Module 4 – Fatigue, awareness and training
Fatigue training and awareness are essential components for effective fatigue management. Fatigue management should be taught in such a way that seafarers can understand and relate to it personally. As a minimum, training should consist of:
- fatigue, its causes and potential consequences (contributors, consequences, high-risk situations);
- sleep (circadian rhythms, body clock, sleep process, circadian low, sleep debt, sleep disorders, working at night and watchkeeping);
- fatigue countermeasures (e.g. mitigation strategies, managing sleep habits, caffeine, nicotine, alcohol, nutrition, exercise, napping, rest breaks);
- basic information on sleep disorders and treatment of them, where to seek help if needed and any requirements relating to fitness for duty;
- an understanding of the rules and regulations dealing with fatigue (MLC, 2006 and STCW Convention), and a recognition that these represent one line of defence in managing the risk of fatigue;
- how to identify fatigue in oneself and in others;
- personal strategies that seafarers can use to improve their sleep and to minimize their own fatigue risk, and that of others, while they are on duty;
- the responsibility of the company to provide, and of seafarers to take advantage of, adequate rest periods;
- the responsibility of the seafarer to report situations when unable to obtain adequate sleep or feeling at risk of making fatigue-related errors; and
- the responsibility of the company to have policies in place to appropriately manage fatigue risks including policies against retaliation for reporting.

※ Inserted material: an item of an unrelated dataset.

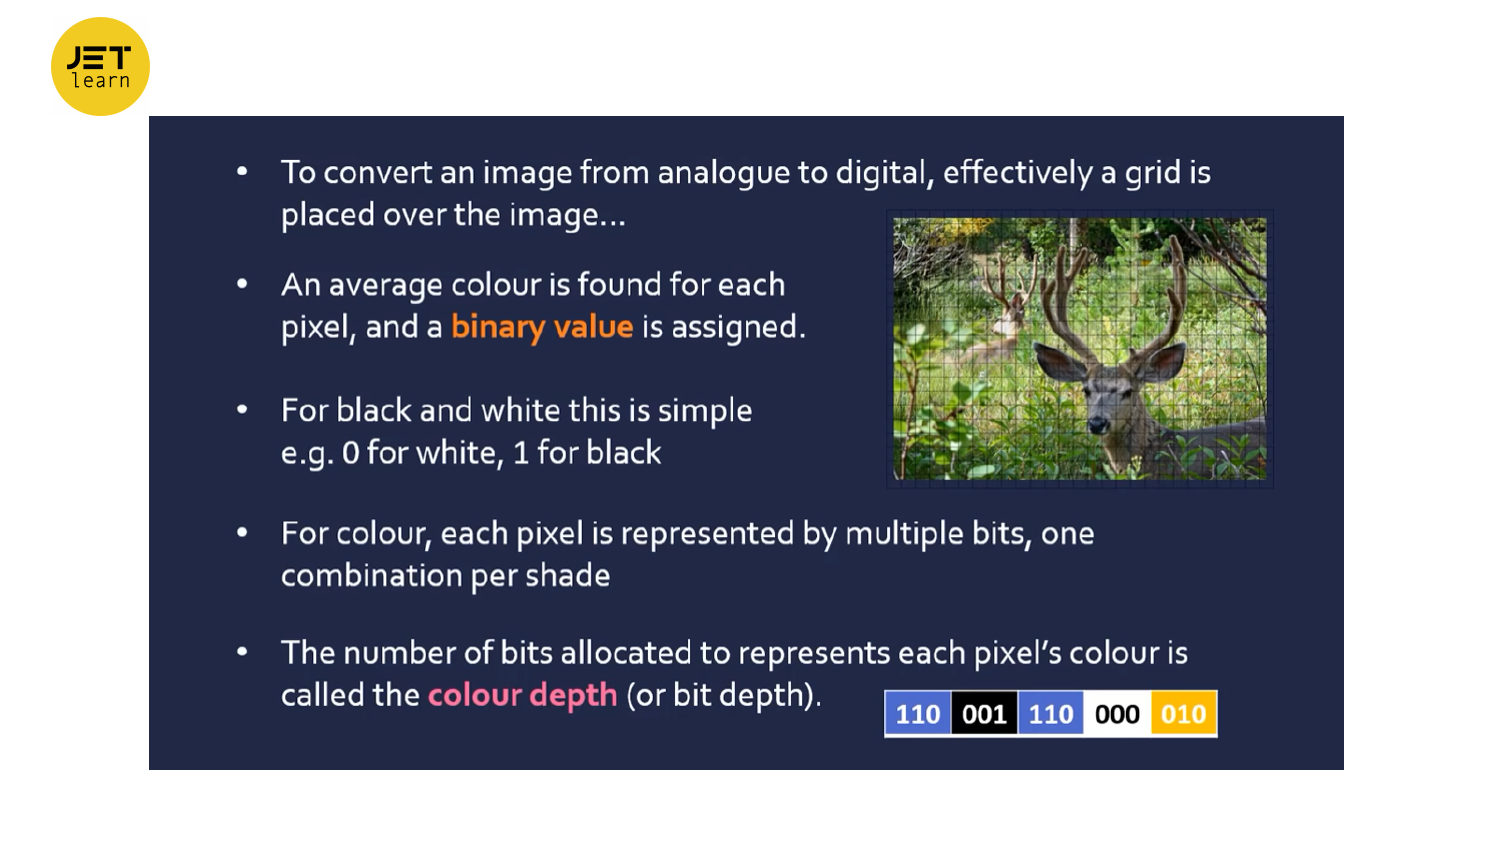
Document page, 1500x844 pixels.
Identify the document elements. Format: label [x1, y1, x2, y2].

picture [50, 17, 1344, 770]
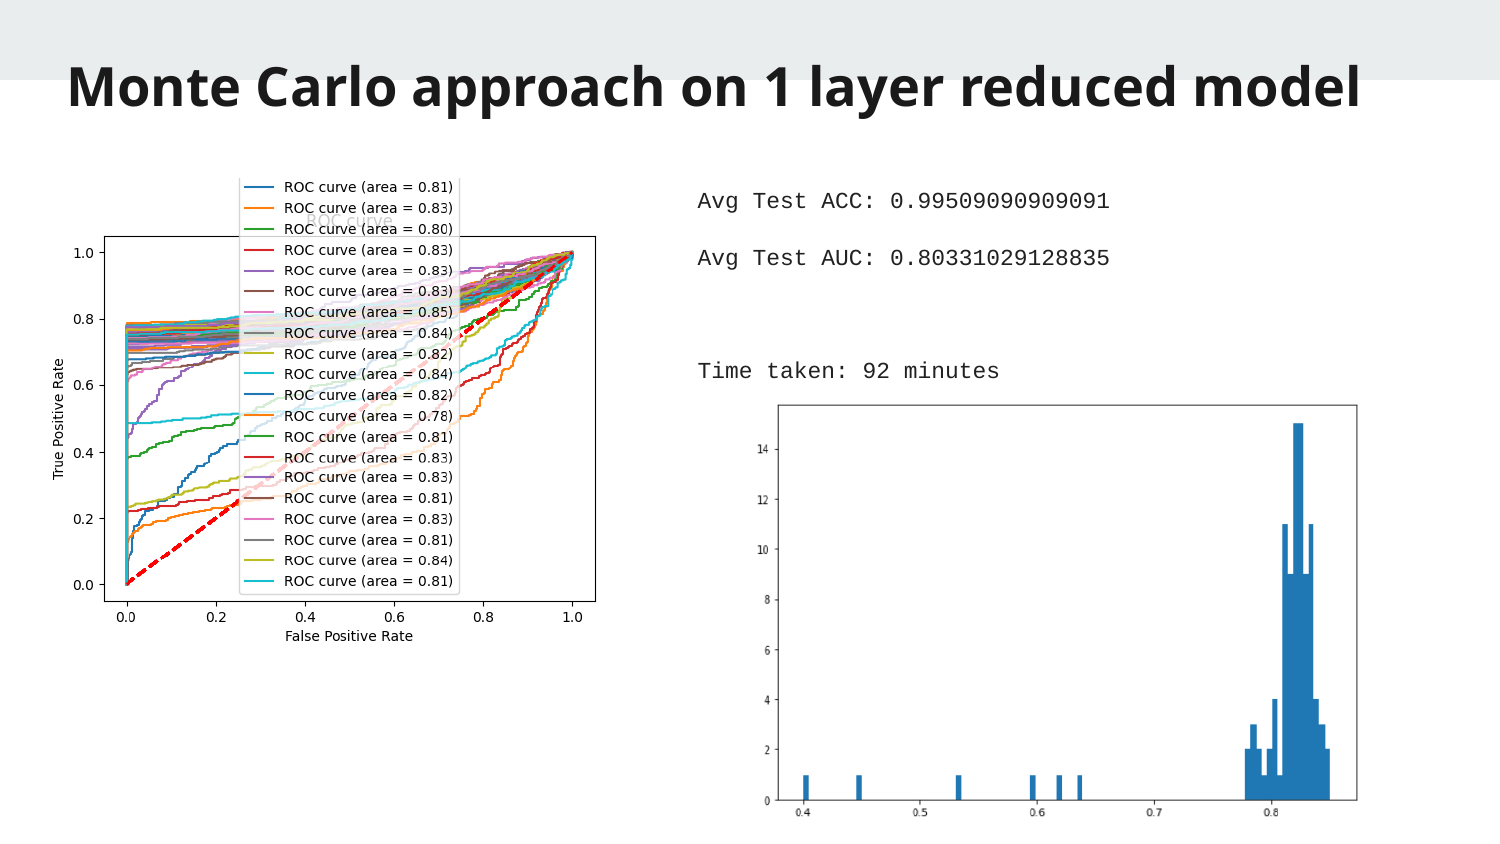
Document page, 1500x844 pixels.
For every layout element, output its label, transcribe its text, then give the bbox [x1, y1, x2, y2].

Module 5 – Fatigue and ship design
There are various aspects of fatigue that can potentially be influenced by the design of the living, sleeping and working environment. Fatigue can be caused by excessive noise, heat or cold, light, too much or too little humidity and poor air quality, among others, where people live and work.
Sleeping, living and working areas should be located within the ship to minimize undesired motions, vibrations and noise.

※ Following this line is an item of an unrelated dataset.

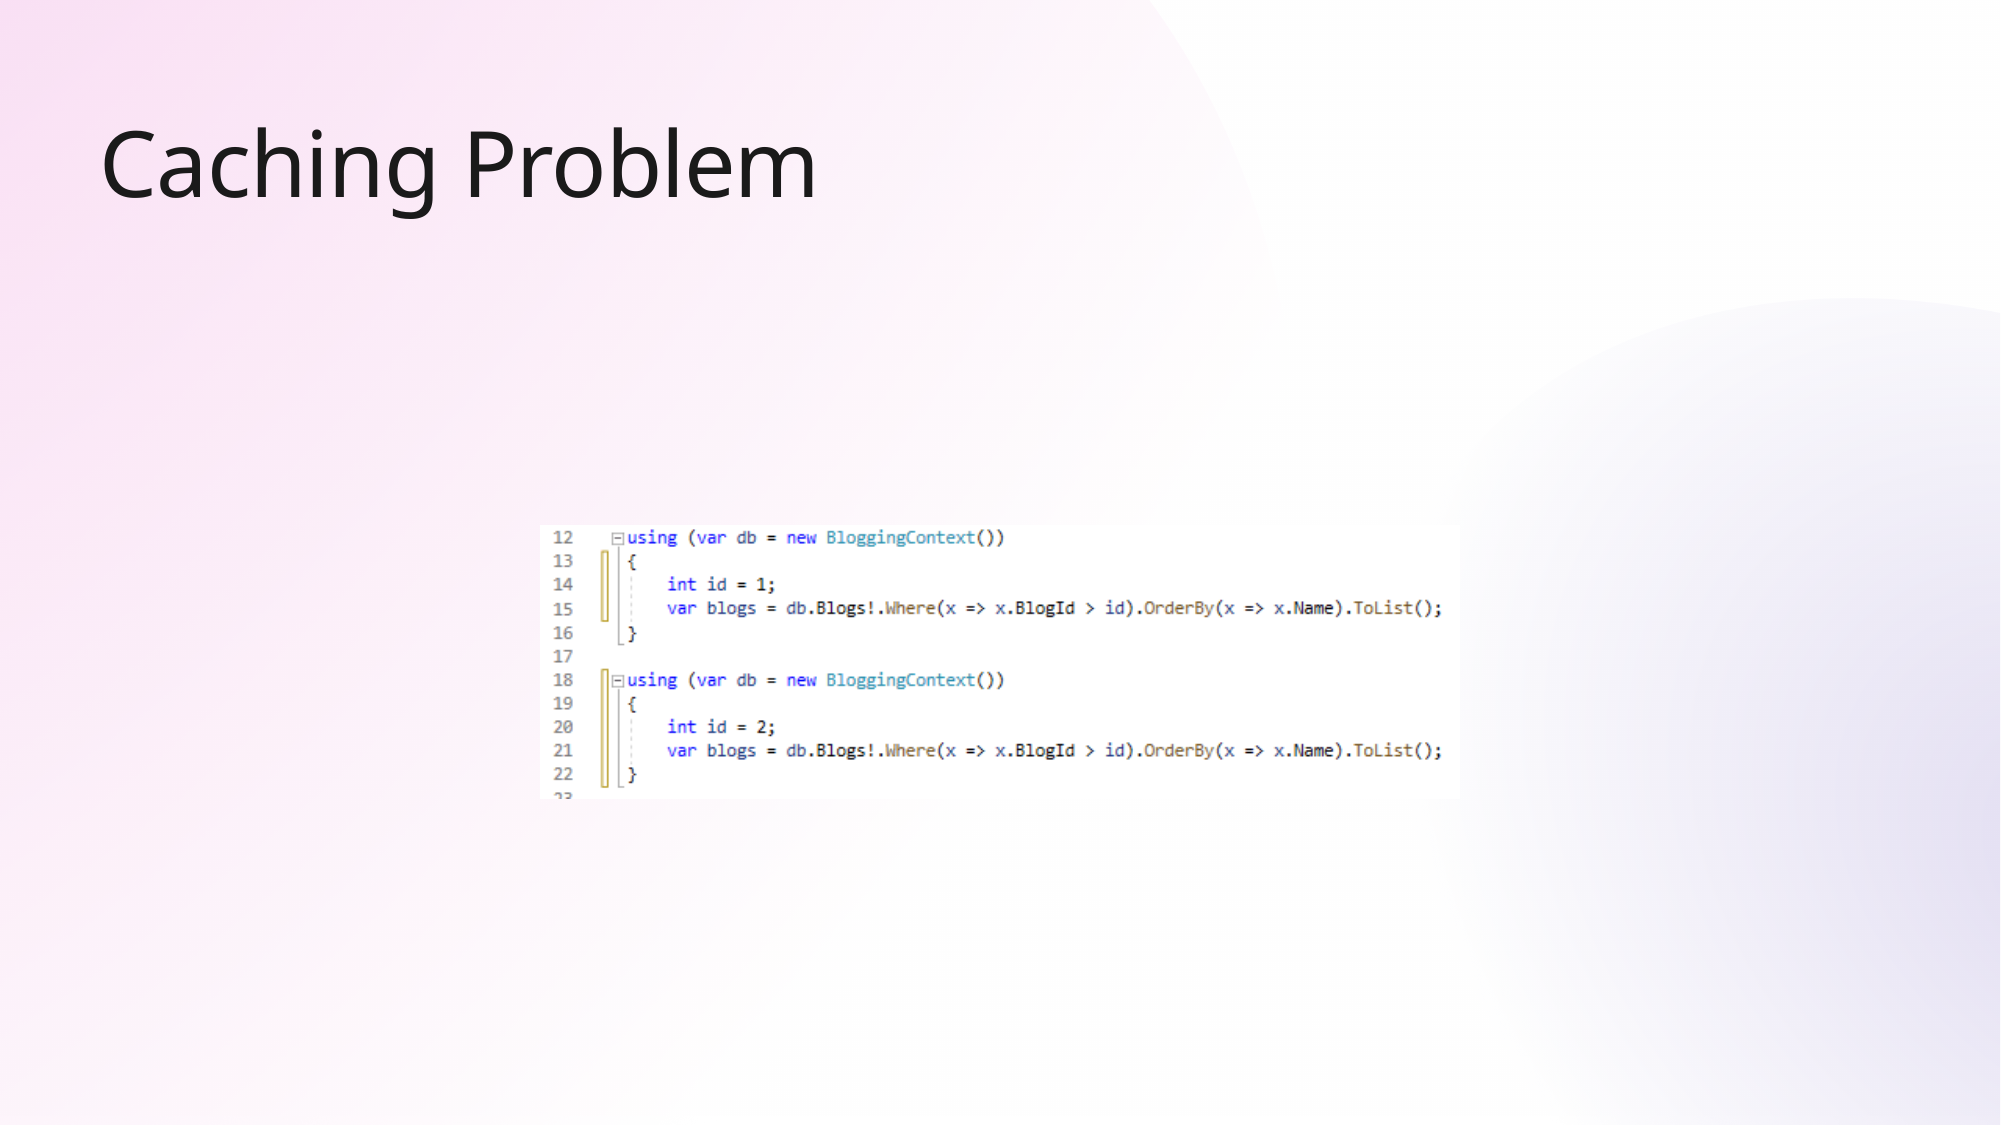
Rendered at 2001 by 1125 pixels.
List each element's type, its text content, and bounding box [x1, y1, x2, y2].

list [540, 525, 1460, 799]
picture [0, 0, 2001, 1125]
title Caching Problem [99, 99, 1900, 235]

Consideration should be given to:
- ensuring cabins are cool, quiet, dark and well ventilated;
- bunk design, layout and orientation;
- mattress, bedding, padding for ship movement, headroom clearance especially upper bunk/deckhead;
- insulating and/or isolating sleeping areas;
- use of colour and artwork in the cabins; and
- use of acoustic insulation and/or other noise-abatement measures.
Module 6 – Fatigue, the Administration and port State Authorities
-Fatigue and the Administration
Administrations have an important role to play in mitigating and managing the risks of fatigue at sea:
- Implementation and enforcement of international regulations that have a direct impact on mitigating and managing fatigue.
- Consider the impacts on seafarer fatigue as a result of the requirements placed on shipboard operations and seafarers.
-Fatigue and port State authorities
Port State authorities are encouraged to consider the potential effects that inspections and reporting requirements may have on the wider aspect of seafarer fatigue:
- Port State authorities should consider the impact of inspections, surveys, audits and other visits to ships on seafarer fatigue.
- Port State authorities should consider the impact of reporting and information requests on seafarer fatigue.